Depois de ser expulsa da região por autoridades, em 1977, ainda durante o período da ditadura militar, Andujar se aproximou do porta-voz yanomami, o xamã Davi Kopenawa, em uma campanha para obter a demarcação legal das terras desse povo, que foi finalmente concedida em 1992, já em período democrático. Andujar usou sua câmera como ferramenta política para "evitar um genocídio", disse Nogueira.

No entanto, esses direitos conquistados depois de tanto esforço seguem sofrendo ameaças. Os seus temores se intensificaram com a chegada de Bolsonaro à Presidência da República. No primeiro ano de sua administração, o desmatamento na região amazônica aumentou 85%, segundo dados oficiais.
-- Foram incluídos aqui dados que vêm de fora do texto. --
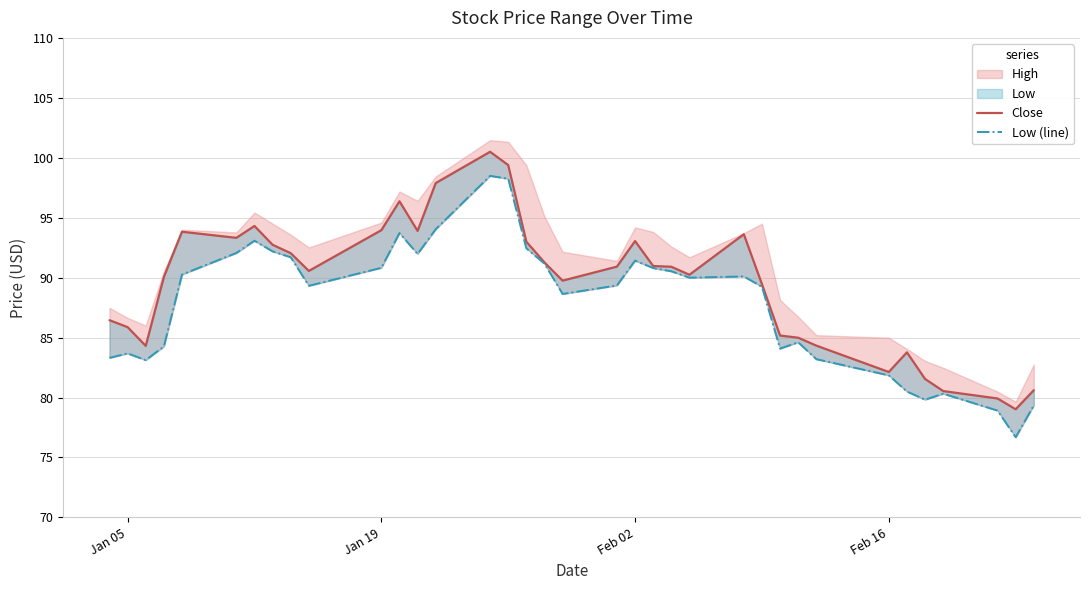

Which series has the widest spread of values?

Low (line)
"Se o governo decide que quer extrair ouro e outros minerais, vai tratar de fazê-lo", alerta a fotógrafa, numa referência a projetos em curso na gestão atual para liberação de terras indígenas para exploração mineral. Recentemente, o Executivo antecipou que pretende apresentar ao Congresso uma lei para nesse sentido, como já defendia o atual presidente ainda como candidato. "Bolsonaro não tem experiência nenhuma com os indígenas", afirma Andujar.

Bandeira por direitos

Ao deixar a Europa em plena Segunda Guerra Mundial, a fotógrafa viveu dois anos em Nova York e então voltou a morar com a sua mãe no Brasil, em 1955. A morte de seu pai, um judeu húngaro, e de boa parte de sua família nos campos de concentração alemães e poloneses, influenciou o aumento da sua determinação em proteger os direitos dos yanomami. Uma luta por questões nesse nível "foi algo que não pude fazer durante a Segunda Guerra Mundial", explica. A última vez que visitou os yanomami foi há dois anos, e ainda não sabe se voltará. Andujar revela que pretende, na exposição em Paris, conhecer líderes políticos como o presidente da França, Emmanuel Macron, para discutir as suas preocupações. “Os indígenas têm direito de viver, eles que têm que decidir o que querem, e não o governo", defende.